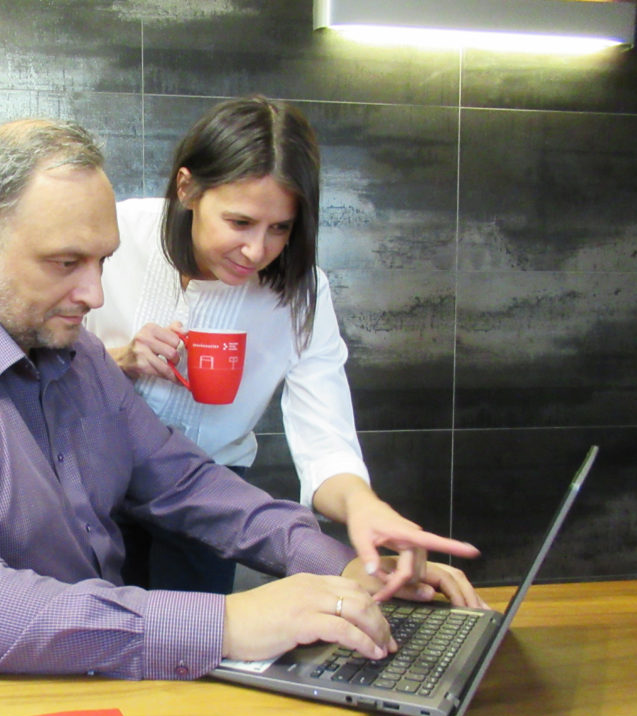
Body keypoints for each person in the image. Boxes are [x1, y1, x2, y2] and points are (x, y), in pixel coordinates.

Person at [0, 117, 486, 682]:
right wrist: (225, 623)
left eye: (102, 261)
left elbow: (186, 483)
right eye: (65, 262)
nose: (95, 295)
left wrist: (347, 567)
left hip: (68, 680)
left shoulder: (75, 357)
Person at [87, 95, 468, 595]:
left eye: (280, 228)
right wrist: (117, 360)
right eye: (240, 222)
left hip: (213, 497)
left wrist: (363, 506)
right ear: (187, 189)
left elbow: (324, 438)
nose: (256, 250)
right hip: (94, 476)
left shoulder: (302, 292)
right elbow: (34, 358)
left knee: (199, 631)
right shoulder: (116, 235)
_ _ _
#### [WORK REQUEST]
Return every entry unchanged and skip the pictures.

#### [EXERCISE OUTPUT]
Body keypoints for each person in the image. Boxes are [x1, y1, x2, y2] and points are (x, y), in pixel coordinates.

Person at [0, 117, 486, 682]:
right wrist: (225, 623)
left eye: (102, 261)
left elbow: (186, 483)
right eye: (65, 262)
nose: (95, 295)
left wrist: (347, 567)
left hip: (68, 680)
left shoulder: (75, 357)
Person at [87, 95, 468, 595]:
left eye: (280, 228)
right wrist: (117, 360)
right eye: (240, 222)
left hip: (213, 497)
left wrist: (363, 506)
right ear: (187, 189)
left elbow: (324, 438)
nose: (256, 250)
right hip: (94, 476)
left shoulder: (302, 292)
right elbow: (34, 358)
left knee: (199, 631)
right shoulder: (116, 235)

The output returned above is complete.